Dred Scott and the Politics of Slavery

Download Dred Scott and the Politics of Slavery PDF Online Free

Author :
Publisher :
ISBN 13 :
Total Pages : 200 pages
Book Rating : 4.3/5 (91 download)

DOWNLOAD NOW!


Book Synopsis Dred Scott and the Politics of Slavery by : Earl M. Maltz

Download or read book Dred Scott and the Politics of Slavery written by Earl M. Maltz and published by . This book was released on 2007 with total page 200 pages. Available in PDF, EPUB and Kindle. Book excerpt: Closely examines on of the Supreme Court's most infamous decisions: that went far beyond one slave's suit for "freeman" status by declaring that ALL blacks--freemen as well as slaves--were not, and never could become, U.S. citizens, bringing an end to the 1820 Missouri Compromise, while also resulting in the outrage that led to the Civil War.

We Are Not Slaves

Download We Are Not Slaves PDF Online Free

Author :
Publisher : UNC Press Books
ISBN 13 : 1469653583
Total Pages : 543 pages
Book Rating : 4.4/5 (696 download)

DOWNLOAD NOW!


Book Synopsis We Are Not Slaves by : Robert T. Chase

Download or read book We Are Not Slaves written by Robert T. Chase and published by UNC Press Books. This book was released on 2019-11-21 with total page 543 pages. Available in PDF, EPUB and Kindle. Book excerpt: Hank Lacayo Best Labor Themed Book, International Latino Book Awards Best Book Award, Division of Critical Criminology and Social Justice, American Society of Criminology In the early twentieth century, the brutality of southern prisons became a national scandal. Prisoners toiled in grueling, violent conditions while housed in crude dormitories on what were effectively slave plantations. This system persisted until the 1940s when, led by Texas, southern states adopted northern prison design reforms. Texas presented the reforms to the public as modern, efficient, and disciplined.
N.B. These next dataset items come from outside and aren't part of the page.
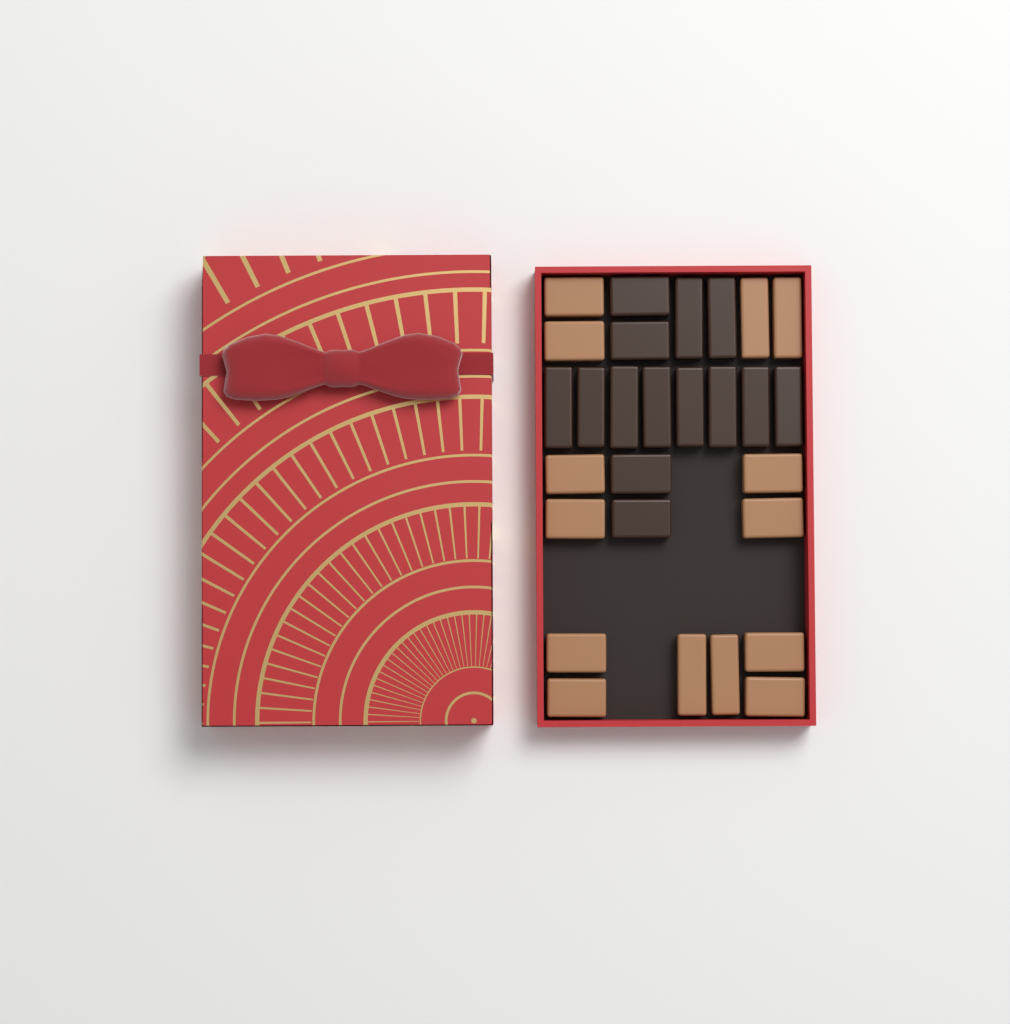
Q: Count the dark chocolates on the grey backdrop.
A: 14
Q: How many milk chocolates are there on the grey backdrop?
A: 14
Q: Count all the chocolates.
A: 28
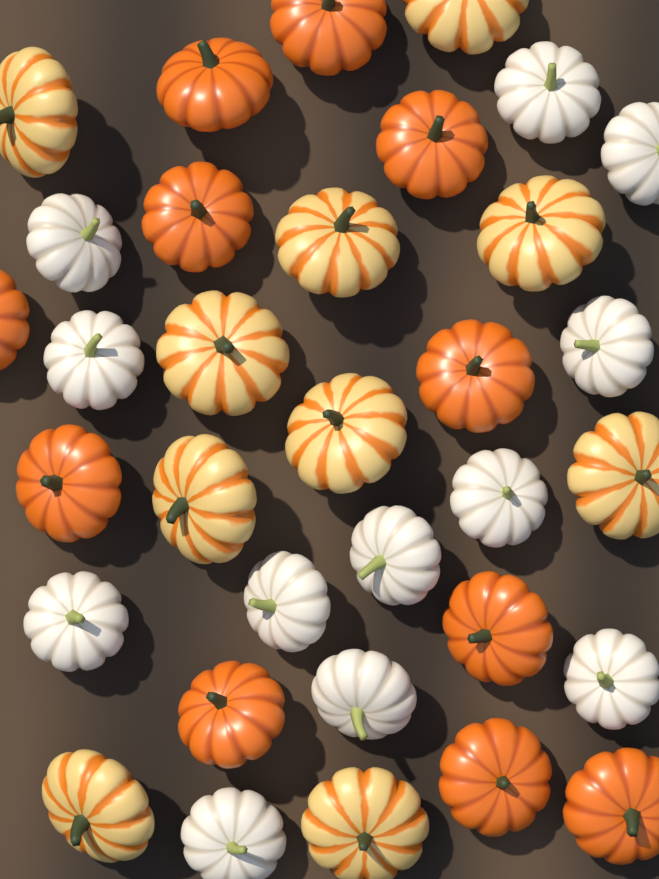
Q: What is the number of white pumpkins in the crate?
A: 12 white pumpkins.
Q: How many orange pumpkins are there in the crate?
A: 11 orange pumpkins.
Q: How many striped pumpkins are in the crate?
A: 10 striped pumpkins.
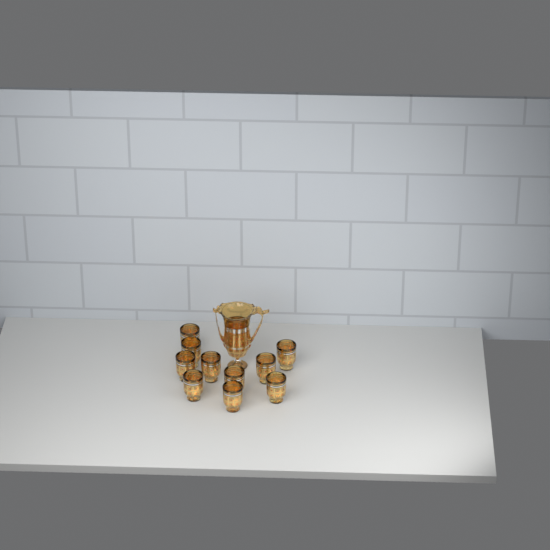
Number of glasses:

Inside prisons, however, the transition to penitentiary cells only made the endemic violence more secretive, intensifying the labor division that privileged some prisoners with the power to accelerate state-orchestrated brutality and the internal sex trade. Reformers' efforts had only made things worse--now it was up to the prisoners to fight for change. Drawing from three decades of legal documents compiled by prisoners, Robert T. Chase narrates the struggle to change prison from within. Prisoners forged an alliance with the NAACP to contest the constitutionality of Texas prisons. Behind bars, a prisoner coalition of Chicano Movement and Black Power organizations publicized their deplorable conditions as "slaves of the state" and initiated a prison-made civil rights revolution and labor protest movement. These insurgents won epochal legal victories that declared conditions in many southern prisons to be cruel and unusual--but their movement was overwhelmed by the increasing militarization of the prison system and empowerment of white supremacist gangs that, together, declared war on prison organizers. Told from the vantage point of the prisoners themselves, this book weaves together untold but devastatingly important truths from the histories of labor, civil rights, and politics in the United States as it narrates the transition from prison plantations of the past to the mass incarceration of today.